Mats Hummels köpfte Borussia Dortmund zum 1:0-Sieg gegen PSG in der französischen Hauptstadt und damit ins Finale der Champions League im Londoner Wembley Stadion. Der Jubel bei Marcel Sabitzer und Co. kannte keine Grenzen. Nach dem Erfolg sorgte das Verhalten von Paris im Umfeld der Partie aber für Ärger beim BVB.
Der deutsche Klub reichte bei den "Football Supporters Europe" Beschwerde gegen den französischen Meister ein. Der Fan-Verband arbeitet offiziell mit dem Dachverband UEFA in Zuschauerfragen zusammen.

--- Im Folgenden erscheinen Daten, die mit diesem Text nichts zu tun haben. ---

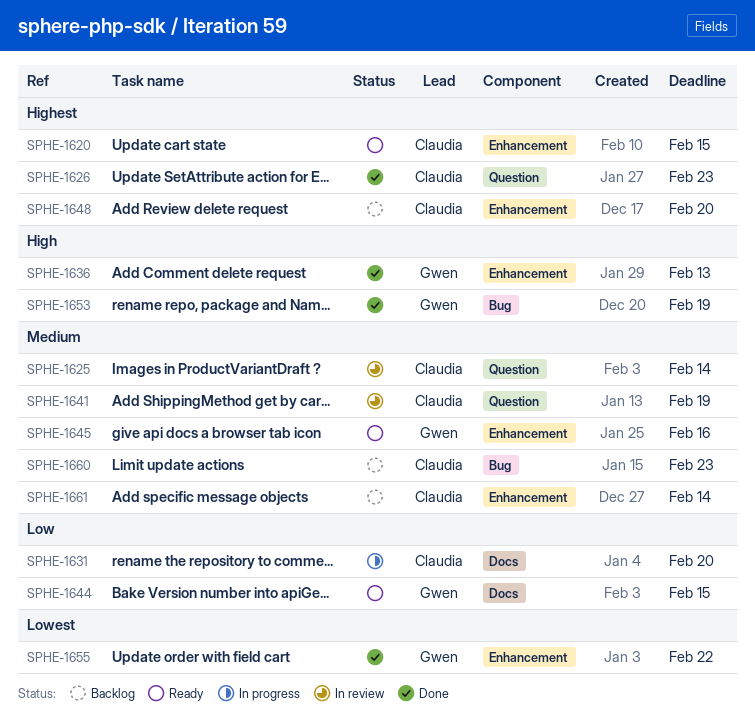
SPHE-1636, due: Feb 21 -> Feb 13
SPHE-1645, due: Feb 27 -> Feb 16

In der Anklage gegen den Öl-Klub geht es darum, dass der BVB für das Rückspiel in Paris 480 Auswärtskarten zu wenig bekommen hat. Von PSG hieß es, dass es ein Wunsch der Pariser Polizei gewesen sei. Auf Nachfrage der Schwarz-Gelben meinte die Polizei aber, dass sie die Zuschauer viel lieber im Stadion gehabt hätte, als in den Straßen rund um den Prinzenpark.
Weitere Anklagepunkte sind: das Verbot vonseiten der Heimmannschaft Fan-Banner am Auswärtsblock aufzuhängen und dass die Rufe des Vorsängers der Pariser im ganzen Stadion, auch im Sektor der BVB-Zuschauer, zu hören waren.
Vonseiten der "FSE" heißt es, dass Sanktionen gegen den französischen Hauptstadtklub verhängt werden sollen. Im Finale der Königsklasse trifft der BVB am 1. Juni in London auf Real Madrid.